Only one stretch of the records below is wanted: the lines from the one holding "षोडशैरुपचारैश्च प्रतिमाविप्रमन्त्रकैः ।" through the one holding "दीपघण्टादिदानाद्वै वाक्सिद्धिरचिराद्‌भवेत् ॥". Return it exactly, both ends included.

[Opening Excerpted data section]

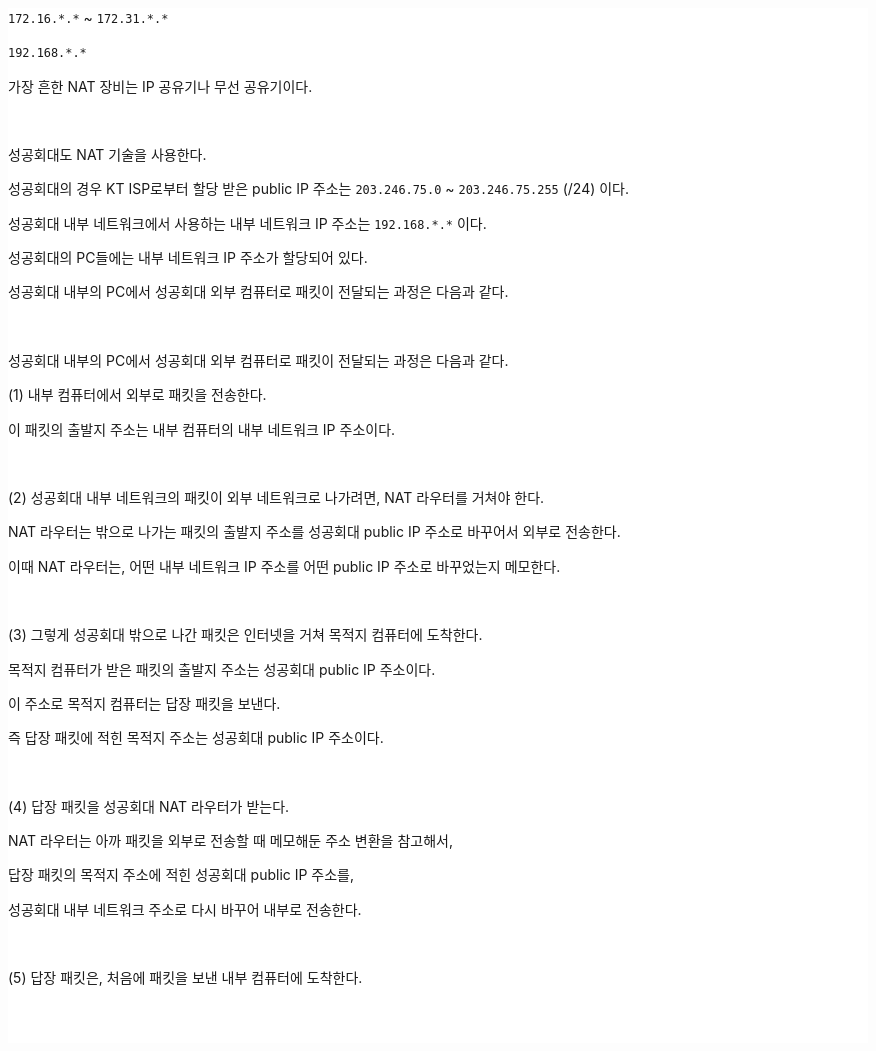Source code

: `172.16.*.*` ~ `172.31.*.*`

`192.168.*.*`

가장 흔한 NAT 장비는 IP 공유기나 무선 공유기이다.


<br /> 

성공회대도 NAT 기술을 사용한다.

성공회대의 경우 KT ISP로부터 할당 받은 public IP 주소는 `203.246.75.0` ~ `203.246.75.255` (/24) 이다.

성공회대 내부 네트워크에서 사용하는 내부 네트워크 IP 주소는 `192.168.*.*` 이다.

성공회대의 PC들에는 내부 네트워크 IP 주소가 할당되어 있다.

성공회대 내부의 PC에서 성공회대 외부 컴퓨터로 패킷이 전달되는 과정은 다음과 같다.


<br /> 


성공회대 내부의 PC에서 성공회대 외부 컴퓨터로 패킷이 전달되는 과정은 다음과 같다.




(1) 내부 컴퓨터에서 외부로 패킷을 전송한다.

이 패킷의 출발지 주소는 내부 컴퓨터의 내부 네트워크 IP 주소이다.


<br /> 

(2) 성공회대 내부 네트워크의 패킷이 외부 네트워크로 나가려면, NAT 라우터를 거쳐야 한다.

NAT 라우터는 밖으로 나가는 패킷의 출발지 주소를 성공회대 public IP 주소로 바꾸어서 외부로 전송한다.

이때 NAT 라우터는, 어떤 내부 네트워크 IP 주소를 어떤 public IP 주소로 바꾸었는지 메모한다.

<br /> 

(3) 그렇게 성공회대 밖으로 나간 패킷은 인터넷을 거쳐 목적지 컴퓨터에 도착한다.

목적지 컴퓨터가 받은 패킷의 출발지 주소는 성공회대 public IP 주소이다.

이 주소로 목적지 컴퓨터는 답장 패킷을 보낸다.

즉 답장 패킷에 적힌 목적지 주소는 성공회대 public IP 주소이다.

<br /> 

(4) 답장 패킷을 성공회대 NAT 라우터가 받는다.

NAT 라우터는 아까 패킷을 외부로 전송할 때 메모해둔 주소 변환을 참고해서,

답장 패킷의 목적지 주소에 적힌 성공회대 public IP 주소를,

성공회대 내부 네트워크 주소로 다시 바꾸어 내부로 전송한다.

<br /> 

(5) 답장 패킷은, 처음에 패킷을 보낸 내부 컴퓨터에 도착한다.


<br /> 
<br /> 
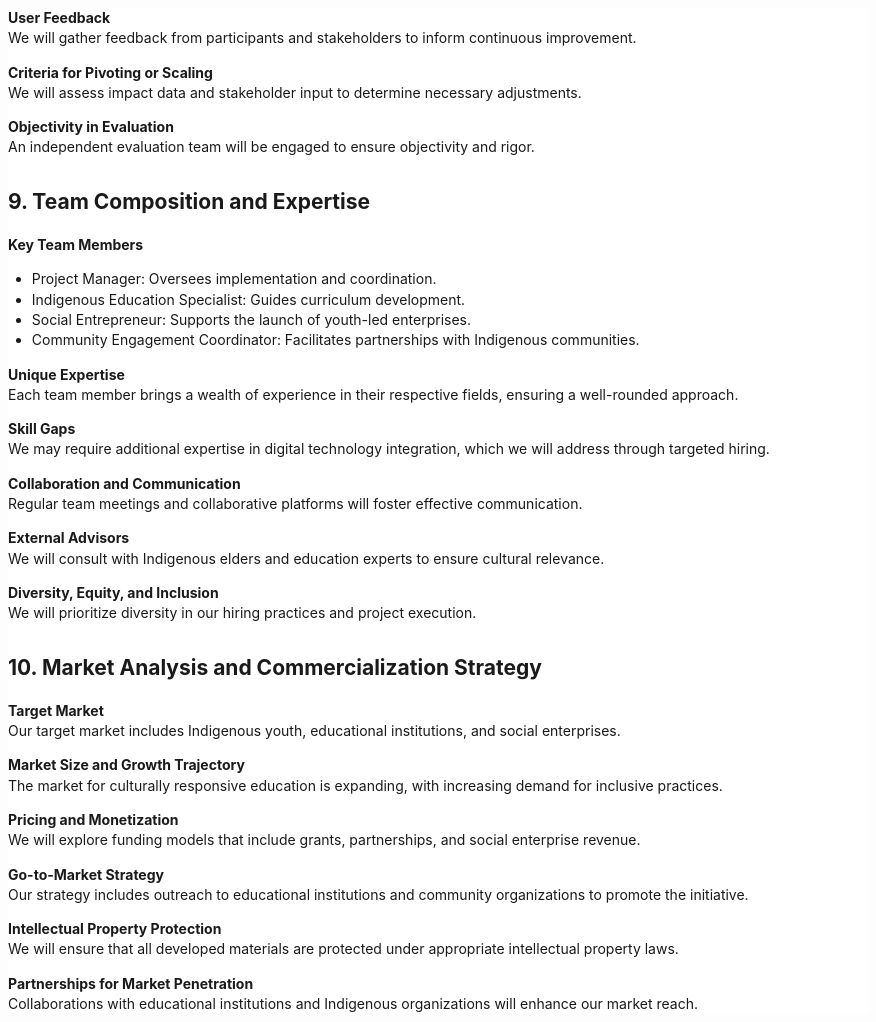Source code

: **User Feedback**  
We will gather feedback from participants and stakeholders to inform continuous improvement.

**Criteria for Pivoting or Scaling**  
We will assess impact data and stakeholder input to determine necessary adjustments.

**Objectivity in Evaluation**  
An independent evaluation team will be engaged to ensure objectivity and rigor.

## 9. Team Composition and Expertise

**Key Team Members**  
- Project Manager: Oversees implementation and coordination.
- Indigenous Education Specialist: Guides curriculum development.
- Social Entrepreneur: Supports the launch of youth-led enterprises.
- Community Engagement Coordinator: Facilitates partnerships with Indigenous communities.

**Unique Expertise**  
Each team member brings a wealth of experience in their respective fields, ensuring a well-rounded approach.

**Skill Gaps**  
We may require additional expertise in digital technology integration, which we will address through targeted hiring.

**Collaboration and Communication**  
Regular team meetings and collaborative platforms will foster effective communication.

**External Advisors**  
We will consult with Indigenous elders and education experts to ensure cultural relevance.

**Diversity, Equity, and Inclusion**  
We will prioritize diversity in our hiring practices and project execution.

## 10. Market Analysis and Commercialization Strategy

**Target Market**  
Our target market includes Indigenous youth, educational institutions, and social enterprises.

**Market Size and Growth Trajectory**  
The market for culturally responsive education is expanding, with increasing demand for inclusive practices.

**Pricing and Monetization**  
We will explore funding models that include grants, partnerships, and social enterprise revenue.

**Go-to-Market Strategy**  
Our strategy includes outreach to educational institutions and community organizations to promote the initiative.

**Intellectual Property Protection**  
We will ensure that all developed materials are protected under appropriate intellectual property laws.

**Partnerships for Market Penetration**  
Collaborations with educational institutions and Indigenous organizations will enhance our market reach.
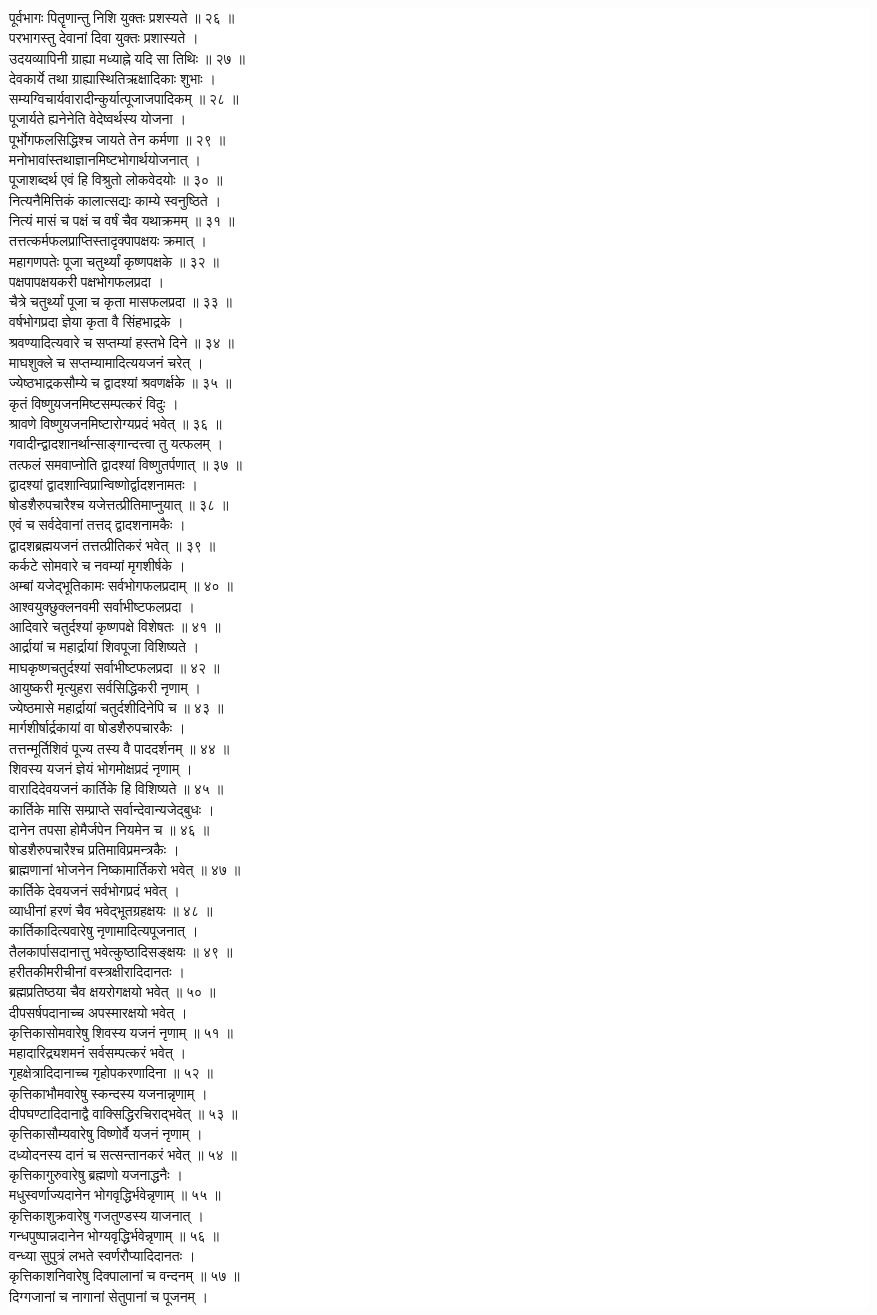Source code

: पूर्वभागः पितॄणान्तु निशि युक्तः प्रशस्यते ॥ २६ ॥  
परभागस्तु देवानां दिवा युक्तः प्रशास्यते ।  
उदयव्यापिनी ग्राह्या मध्याह्ने यदि सा तिथिः ॥ २७ ॥  
देवकार्ये तथा ग्राह्यास्थितिऋक्षादिकाः शुभाः ।  
सम्यग्विचार्यवारादीन्कुर्यात्पूजाजपादिकम् ॥ २८ ॥  
पूजार्यते ह्यनेनेति वेदेष्वर्थस्य योजना ।  
पूर्भोगफलसिद्धिश्च जायते तेन कर्मणा ॥ २९ ॥  
मनोभावांस्तथाज्ञानमिष्टभोगार्थयोजनात् ।  
पूजाशब्दर्थ एवं हि विश्रुतो लोकवेदयोः ॥ ३० ॥  
नित्यनैमित्तिकं कालात्सद्यः काम्ये स्वनुष्ठिते ।  
नित्यं मासं च पक्षं च वर्षं चैव यथाक्रमम् ॥ ३१ ॥  
तत्तत्कर्मफलप्राप्तिस्तादृक्पापक्षयः क्रमात् ।  
महागणपतेः पूजा चतुर्थ्यां कृष्णपक्षके ॥ ३२ ॥  
पक्षपापक्षयकरी पक्षभोगफलप्रदा ।  
चैत्रे चतुर्थ्यां पूजा च कृता मासफलप्रदा ॥ ३३ ॥  
वर्षभोगप्रदा ज्ञेया कृता वै सिंहभाद्रके ।  
श्रवण्यादित्यवारे च सप्तम्यां हस्तभे दिने ॥ ३४ ॥  
माघशुक्ले च सप्तम्यामादित्ययजनं चरेत् ।  
ज्येष्ठभाद्रकसौम्ये च द्वादश्यां श्रवणर्क्षके ॥ ३५ ॥  
कृतं विष्णुयजनमिष्टसम्पत्करं विदुः ।  
श्रावणे विष्णुयजनमिष्टारोग्यप्रदं भवेत् ॥ ३६ ॥  
गवादीन्द्वादशानर्थान्साङ्‌गान्दत्त्वा तु यत्फलम् ।  
तत्फलं समवाप्नोति द्वादश्यां विष्णुतर्पणात् ॥ ३७ ॥  
द्वादश्यां द्वादशान्विप्रान्विष्णोर्द्वादशनामतः ।  
षोडशैरुपचारैश्च यजेत्तत्प्रीतिमाप्नुयात् ॥ ३८ ॥  
एवं च सर्वदेवानां तत्तद् द्वादशनामकैः ।  
द्वादशब्रह्मयजनं तत्तत्प्रीतिकरं भवेत् ॥ ३९ ॥  
कर्कटे सोमवारे च नवम्यां मृगशीर्षके ।  
अम्बां यजेद्‌भूतिकामः सर्वभोगफलप्रदाम् ॥ ४० ॥  
आश्वयुक्छुक्लनवमी सर्वाभीष्टफलप्रदा ।  
आदिवारे चतुर्दश्यां कृष्णपक्षे विशेषतः ॥ ४१ ॥  
आर्द्रायां च महार्द्रायां शिवपूजा विशिष्यते ।  
माघकृष्णचतुर्दश्यां सर्वाभीष्टफलप्रदा ॥ ४२ ॥  
आयुष्करी मृत्युहरा सर्वसिद्धिकरी नृणाम् ।  
ज्येष्ठमासे महार्द्रायां चतुर्दशीदिनेपि च ॥ ४३ ॥  
मार्गशीर्षार्द्रकायां वा षोडशैरुपचारकैः ।  
तत्तन्मूर्तिशिवं पूज्य तस्य वै पाददर्शनम् ॥ ४४ ॥  
शिवस्य यजनं ज्ञेयं भोगमोक्षप्रदं नृणाम् ।  
वारादिदेवयजनं कार्तिके हि विशिष्यते ॥ ४५ ॥  
कार्तिके मासि सम्प्राप्ते सर्वान्देवान्यजेद्‌बुधः ।  
दानेन तपसा होमैर्जपेन नियमेन च ॥ ४६ ॥  
षोडशैरुपचारैश्च प्रतिमाविप्रमन्त्रकैः ।  
ब्राह्मणानां भोजनेन निष्कामार्तिकरो भवेत् ॥ ४७ ॥  
कार्तिके देवयजनं सर्वभोगप्रदं भवेत् ।  
व्याधीनां हरणं चैव भवेद्‌भूतग्रहक्षयः ॥ ४८ ॥  
कार्तिकादित्यवारेषु नृणामादित्यपूजनात् ।  
तैलकार्पासदानात्तु भवेत्कुष्ठादिसङ्‌क्षयः ॥ ४९ ॥  
हरीतकीमरीचीनां वस्त्रक्षीरादिदानतः ।  
ब्रह्मप्रतिष्ठया चैव क्षयरोगक्षयो भवेत् ॥ ५० ॥  
दीपसर्षपदानाच्च अपस्मारक्षयो भवेत् ।  
कृत्तिकासोमवारेषु शिवस्य यजनं नृणाम् ॥ ५१ ॥  
महादारिद्र्यशमनं सर्वसम्पत्करं भवेत् ।  
गृहक्षेत्रादिदानाच्च गृहोपकरणादिना ॥ ५२ ॥  
कृत्तिकाभौमवारेषु स्कन्दस्य यजनान्नृणाम् ।  
दीपघण्टादिदानाद्वै वाक्सिद्धिरचिराद्‌भवेत् ॥ ५३ ॥  
कृत्तिकासौम्यवारेषु विष्णोर्वै यजनं नृणाम् ।  
दध्योदनस्य दानं च सत्सन्तानकरं भवेत् ॥ ५४ ॥  
कृत्तिकागुरुवारेषु ब्रह्मणो यजनाद्धनैः ।  
मधुस्वर्णाज्यदानेन भोगवृद्धिर्भवेन्नृणाम् ॥ ५५ ॥  
कृत्तिकाशुक्रवारेषु गजतुण्डस्य याजनात् ।  
गन्धपुष्पान्नदानेन भोग्यवृद्धिर्भवेन्नृणाम् ॥ ५६ ॥  
वन्ध्या सुपुत्रं लभते स्वर्णरौप्यादिदानतः ।  
कृत्तिकाशनिवारेषु दिक्पालानां च वन्दनम् ॥ ५७ ॥  
दिग्गजानां च नागानां सेतुपानां च पूजनम् ।  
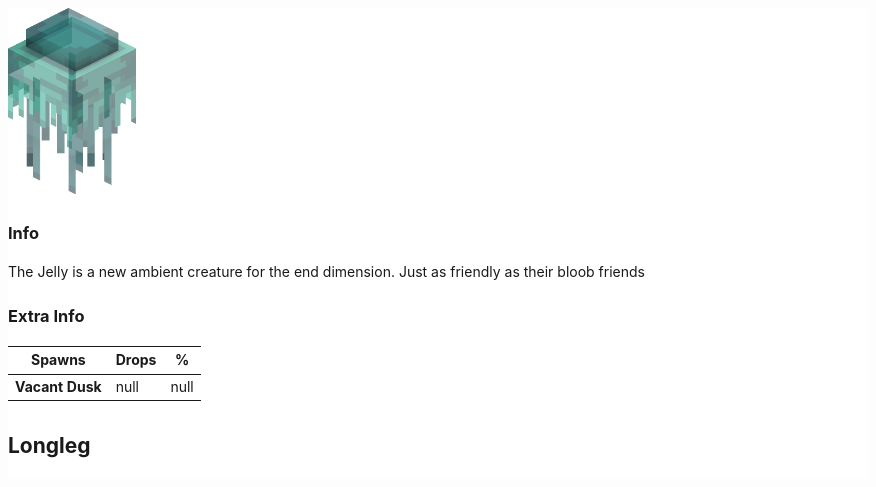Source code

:   <img src="./assets/mobs/jelly.png" alt="Example Image" width="128">
</div>

### Info
The Jelly is a new ambient creature for the end dimension. Just as friendly as their bloob friends

### Extra Info
| **Spawns**  | **Drops**     | **%** |
|---------------|---|-------|
| **Vacant Dusk** | null | null   |

## Longleg       

<div style="display: flex; align-items: center;">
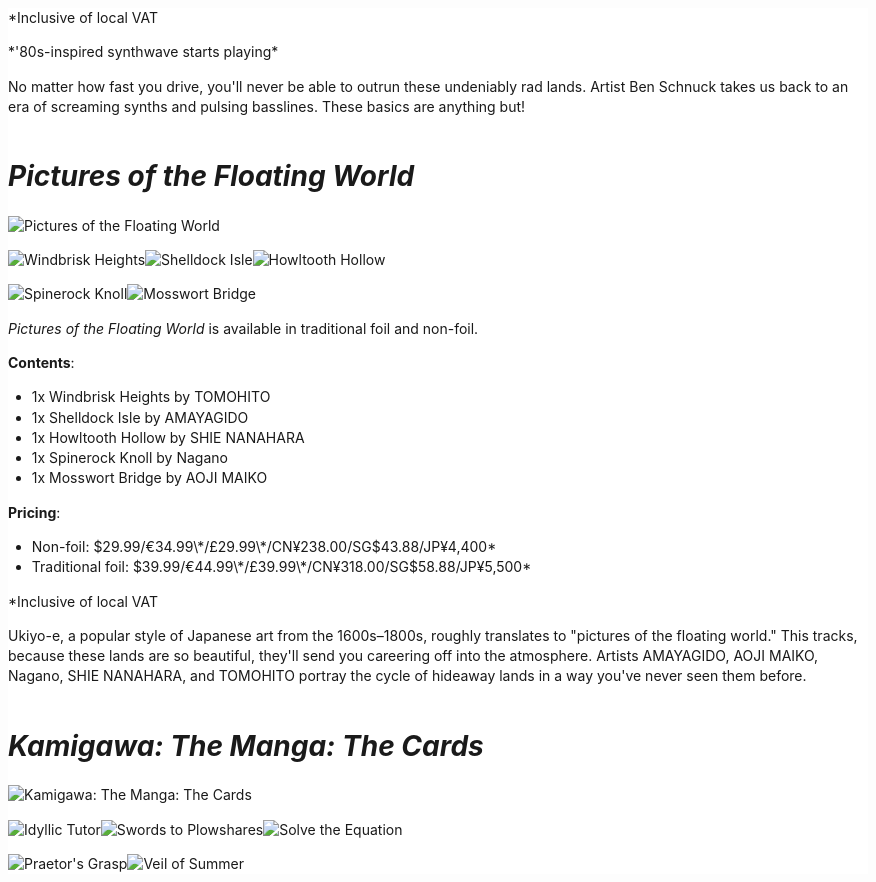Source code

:  \*Inclusive of local VAT

\*'80s-inspired synthwave starts playing\*


No matter how fast you drive, you'll never be able to outrun these undeniably rad lands. Artist Ben Schnuck takes us back to an era of screaming synths and pulsing basslines. These basics are anything but!


*Pictures of the Floating World*
================================


![Pictures of the Floating World](https://media.wizards.com/2022/images/daily/8q6b2aar45teec.png)


![Windbrisk Heights](https://media.wizards.com/2022/images/daily/7fnt2eca7sq93f.png)![Shelldock Isle](https://media.wizards.com/2022/images/daily/vdsjuczew2d599.png)![Howltooth Hollow](https://media.wizards.com/2022/images/daily/t2xnq43rtqadv6.png)


![Spinerock Knoll](https://media.wizards.com/2022/images/daily/v6ju947c79fjbe.png)![Mosswort Bridge](https://media.wizards.com/2022/images/daily/phcr4usnh5yscw.png)


*Pictures of the Floating World* is available in traditional foil and non-foil.


**Contents**:


* 1x Windbrisk Heights by TOMOHITO
* 1x Shelldock Isle by AMAYAGIDO
* 1x Howltooth Hollow by SHIE NANAHARA
* 1x Spinerock Knoll by Nagano
* 1x Mosswort Bridge by AOJI MAIKO

**Pricing**:


* Non-foil: $29.99/€34.99\*/£29.99\*/CN¥238.00/SG$43.88/JP¥4,400\*
* Traditional foil: $39.99/€44.99\*/£39.99\*/CN¥318.00/SG$58.88/JP¥5,500\*  

 \*Inclusive of local VAT

Ukiyo-e, a popular style of Japanese art from the 1600s–1800s, roughly translates to "pictures of the floating world." This tracks, because these lands are so beautiful, they'll send you careering off into the atmosphere. Artists AMAYAGIDO, AOJI MAIKO, Nagano, SHIE NANAHARA, and TOMOHITO portray the cycle of hideaway lands in a way you've never seen them before.


*Kamigawa: The Manga: The Cards*
================================


![Kamigawa: The Manga: The Cards](https://media.wizards.com/2022/images/daily/8wgc26272vkjav.png)


![Idyllic Tutor](https://media.wizards.com/2022/images/daily/vx32fd362e42b4.png)![Swords to Plowshares](https://media.wizards.com/2022/images/daily/tx2rmpk5axgewe.png)![Solve the Equation](https://media.wizards.com/2022/images/daily/zt43z52xqkwgtx.png)


![Praetor's Grasp](https://media.wizards.com/2022/images/daily/f8shyud7vmhn6s.png)![Veil of Summer](https://media.wizards.com/2022/images/daily/9u4udmpnhg47rq.png)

[Closing Excerpted data section]

Output below:
षोडशैरुपचारैश्च प्रतिमाविप्रमन्त्रकैः ।  
ब्राह्मणानां भोजनेन निष्कामार्तिकरो भवेत् ॥ ४७ ॥  
कार्तिके देवयजनं सर्वभोगप्रदं भवेत् ।  
व्याधीनां हरणं चैव भवेद्‌भूतग्रहक्षयः ॥ ४८ ॥  
कार्तिकादित्यवारेषु नृणामादित्यपूजनात् ।  
तैलकार्पासदानात्तु भवेत्कुष्ठादिसङ्‌क्षयः ॥ ४९ ॥  
हरीतकीमरीचीनां वस्त्रक्षीरादिदानतः ।  
ब्रह्मप्रतिष्ठया चैव क्षयरोगक्षयो भवेत् ॥ ५० ॥  
दीपसर्षपदानाच्च अपस्मारक्षयो भवेत् ।  
कृत्तिकासोमवारेषु शिवस्य यजनं नृणाम् ॥ ५१ ॥  
महादारिद्र्यशमनं सर्वसम्पत्करं भवेत् ।  
गृहक्षेत्रादिदानाच्च गृहोपकरणादिना ॥ ५२ ॥  
कृत्तिकाभौमवारेषु स्कन्दस्य यजनान्नृणाम् ।  
दीपघण्टादिदानाद्वै वाक्सिद्धिरचिराद्‌भवेत् ॥ ५३ ॥  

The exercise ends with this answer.